Your assignment
Show every line of the items that contains the word "confidence".

Records shown
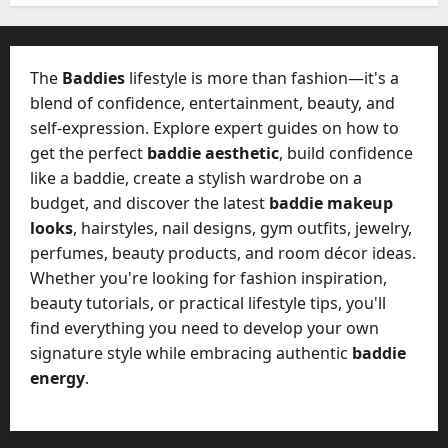
W
28,
A
0
h
2026
c
a
t
0
t
The
Baddies
lifestyle is more than fashion—it's a
u
D
blend of confidence, entertainment, beauty, and
a
o
self-expression. Explore expert guides on how to
l
e
l
get the perfect
baddie aesthetic
, build confidence
s
y
like a baddie, create a stylish wardrobe on a
a
M
budget, and discover the latest
baddie makeup
W
a
looks
, hairstyles, nail designs, gym outfits, jewelry,
e
n
C
perfumes, beauty products, and room décor ideas.
a
h
Whether you're looking for fashion inspiration,
g
a
beauty tutorials, or practical lifestyle tips, you'll
e
t
find everything you need to develop your own
D
M
a
signature style while embracing authentic
baddie
a
y
energy
.
r
-
k
t
e
o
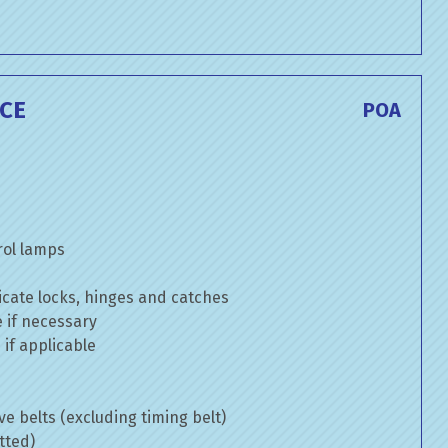
ICE
POA
rol lamps
cate locks, hinges and catches
e if necessary
if applicable
ve belts (excluding timing belt)
tted)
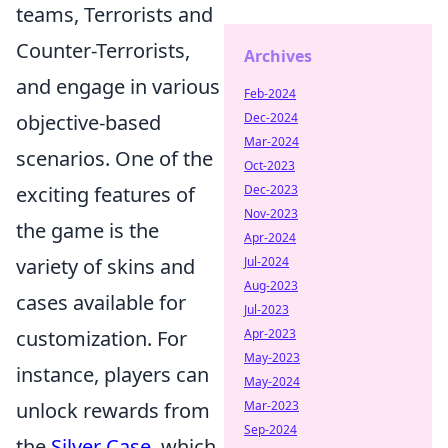
teams, Terrorists and
Counter-Terrorists,
Archives
and engage in various
Feb-2024
Dec-2024
objective-based
Mar-2024
scenarios. One of the
Oct-2023
Dec-2023
exciting features of
Nov-2023
the game is the
Apr-2024
Jul-2024
variety of skins and
Aug-2023
cases available for
Jul-2023
Apr-2023
customization. For
May-2023
instance, players can
May-2024
Mar-2023
unlock rewards from
Sep-2024
the
Silver Case
, which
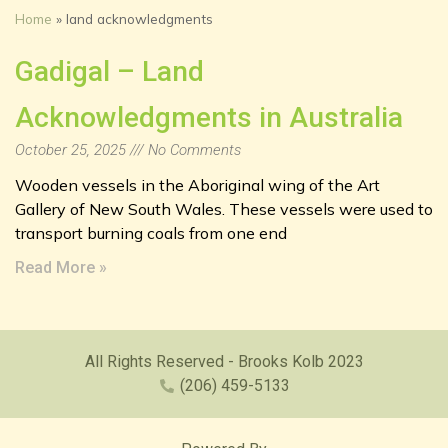
Home
»
land acknowledgments
Gadigal – Land
Acknowledgments in Australia
October 25, 2025
No Comments
Wooden vessels in the Aboriginal wing of the Art
Gallery of New South Wales. These vessels were used to
transport burning coals from one end
Read More »
All Rights Reserved - Brooks Kolb 2023
(206) 459-5133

Exercise answer
blend of confidence, entertainment, beauty, and
, build confidence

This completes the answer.